Su objetivo, en este punto, es enseñarnos a ver. Darle paso al aprendizaje de los otros. Contagiarnos a todos. Decirnos que los proyectos fallidos, aquellas películas que se quedan para siempre en las cabezas de los cineastas, existen en alguna parte. ¿Para qué mostrar las cosas cómo las ven los demás? ¿Para qué emprender una carrera sin haber oído ningún llamado? Hecho un maestro a punta de haber estado ahí antes que todos, Mayolo nos obliga a hacernos todas las preguntas fundamentales. Pues –he aquí el sentido de este libro- no quiere que erremos por los mismos caminos sino que encontremos nuestro propio punto de vista sobre la realidad. Creo que es un acto de generosidad. Que no cualquier mago le revela a los demás el secreto de sus trucos ni cualquier Quijote logra convertirse en su propio Sancho sin dejar de ser un romántico.

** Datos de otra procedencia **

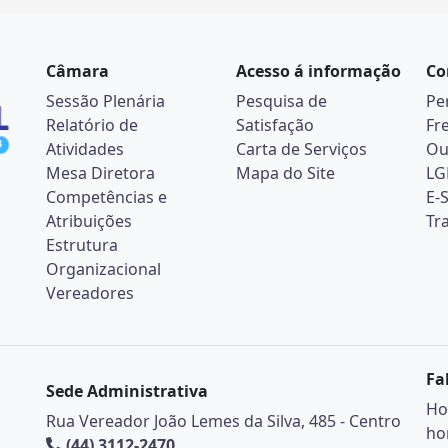
Câmara
Acesso á informação
Co
Sessão Plenária
Pesquisa de
Pe
Relatório de
Satisfação
Fr
Atividades
Carta de Serviços
Ou
Mesa Diretora
Mapa do Site
LG
Competências e
E-
Atribuições
Tr
Estrutura
Organizacional
Vereadores
Fa
Sede Administrativa
Ho
Rua Vereador João Lemes da Silva, 485 - Centro
ho
(44) 3112-2470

En fin. Así son las cosas. Antes de que suba el telón para dar paso a la obra, les anticipo la imagen que para mí contiene a todo el texto: en Cali, en tiempos de violencias partidistas, el niño Carlos Mayolo –tenía en ese entonces ocho o nueve años- patalea, refunfuña, se niega firmemente a salir de la sala de cine adonde su niñera lo ha llevado desde el comienzo de la jornada. Lo que me sorprende de la escena no es que Mayolo haya sido un niño alguna vez. Es, como lo prueban las páginas siguientes, que nunca haya dejado de serlo. Que tengamos la sensación de que alguien lo trajo a este teatro cuando aún era de día, y él siga resistiéndose a marcharse, sea la hora que sea, hasta no terminar de ver, de mostrar, de enseñar a ver todo lo que puede ser visto.